# [BRIEF]
Search the data below for "ISOFIX"; list each line that holds it.

# [SUPPLIED MATERIAL]
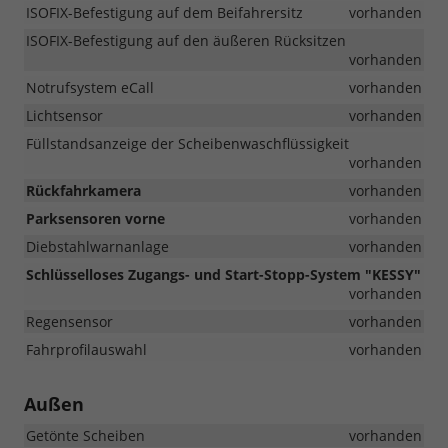
ISOFIX-Befestigung auf dem Beifahrersitz
vorhanden
ISOFIX-Befestigung auf den äußeren Rücksitzen
vorhanden
Notrufsystem eCall
vorhanden
Lichtsensor
vorhanden
Füllstandsanzeige der Scheibenwaschflüssigkeit
vorhanden
Rückfahrkamera
vorhanden
Parksensoren vorne
vorhanden
Diebstahlwarnanlage
vorhanden
Schlüsselloses Zugangs- und Start-Stopp-System "KESSY"
vorhanden
Regensensor
vorhanden
Fahrprofilauswahl
vorhanden
Außen
Getönte Scheiben
vorhanden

# [SOLUTION FOR THIS EXERCISE]
ISOFIX-Befestigung auf dem Beifahrersitz
ISOFIX-Befestigung auf den äußeren Rücksitzen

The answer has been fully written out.